Supplied data -
══════════

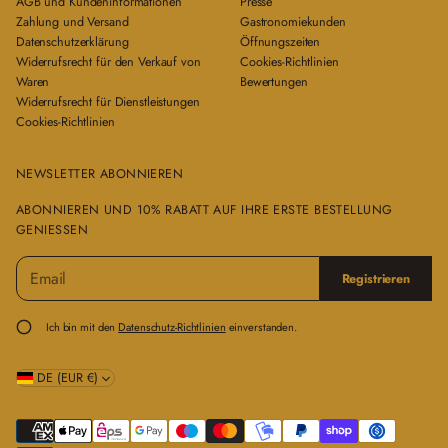
AGB und Kundeninformationen
Presse
Zahlung und Versand
Gastronomiekunden
Datenschutzerklärung
Öffnungszeiten
Widerrufsrecht für den Verkauf von
Cookies-Richtlinien
Waren
Bewertungen
Widerrufsrecht für Dienstleistungen
Cookies-Richtlinien
NEWSLETTER ABONNIEREN
ABONNIEREN UND 10% RABATT AUF IHRE ERSTE BESTELLUNG
GENIESSEN
E
B
Registrieren
-
i
M
t
a
t
Ich bin mit den
Datenschutz-Richtlinien
einverstanden.
i
e
l
g
*
DE (EUR €)
e
b
e
n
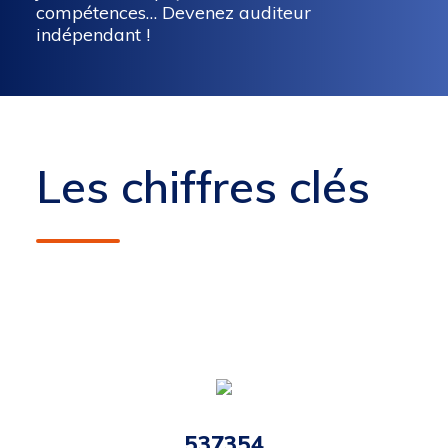
compétences… Devenez auditeur
indépendant !
Les chiffres clés
537354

══════════

Drop the pictures and copy the data exactly.

AGB und Kundeninformationen
Presse
Zahlung und Versand
Gastronomiekunden
Datenschutzerklärung
Öffnungszeiten
Widerrufsrecht für den Verkauf von
Cookies-Richtlinien
Waren
Bewertungen
Widerrufsrecht für Dienstleistungen
Cookies-Richtlinien
NEWSLETTER ABONNIEREN
ABONNIEREN UND 10% RABATT AUF IHRE ERSTE BESTELLUNG
GENIESSEN
E
B
Registrieren
-
i
M
t
a
t
Ich bin mit den
Datenschutz-Richtlinien
einverstanden.
i
e
l
g
*
DE (EUR €)
e
b
e
n
compétences… Devenez auditeur
indépendant !
Les chiffres clés
537354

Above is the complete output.